President Obama has referred to Medicare and Medicaid as the “two biggest drivers of long term deficit growth”. So it’s no surprise that the 2012 Budget addresses these issues copiously. What is somewhat surprising, however, is the general distaste by some in his own party as to the challenges in reconciling the budget morass ahead.
Some Democrats, notably Senate Budget Committee Chairman Kent Conrad, D-N.D., joined the chorus of skeptics, while Obama scrambled to defend his $3.73 trillion fiscal 2012 budget at a news conference.
Among those who do support some sort of bipartisan approach to solving — at the very least, the budget problems concerning entitlements — there is frustration on his lack of details on just how to get it done.
That puts the onus on Republicans, who won control of the House on a pledge to curb the deficit, to share the risk of proposing unpopular benefit cuts and tax increases to curb entitlement spending, which makes up 40 percent of the budget. It also gives them a chance to take the lead on revamping the two insurance programs and Social Security, something they have vowed to do, though they’ve offered no specifics. “This is not a matter of ‘you go first’ or ‘I go first,’” Obama said yesterday. It’s about “getting in that boat at the same time so it doesn’t tip over.”

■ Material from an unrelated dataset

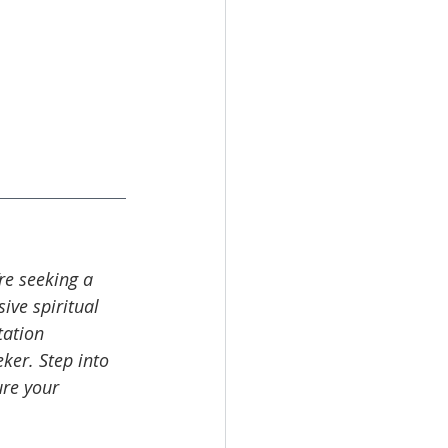
’re seeking a 
ive spiritual 
tation 
ker. Step into 
re your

To be fair, it doesn’t look like the GOP is taking a stance on SS, Medicare, and Medicaid entitlements yet, as well. Perhaps both sides see any serious movement on this budgetary issue as a political trap from which there is no rhetorical lifeline on the horizon. Just don’t tell that to states currently grappling with there own fiscal woes in considering balancing budgets to already strained Medicaid coffers — including Minnesota.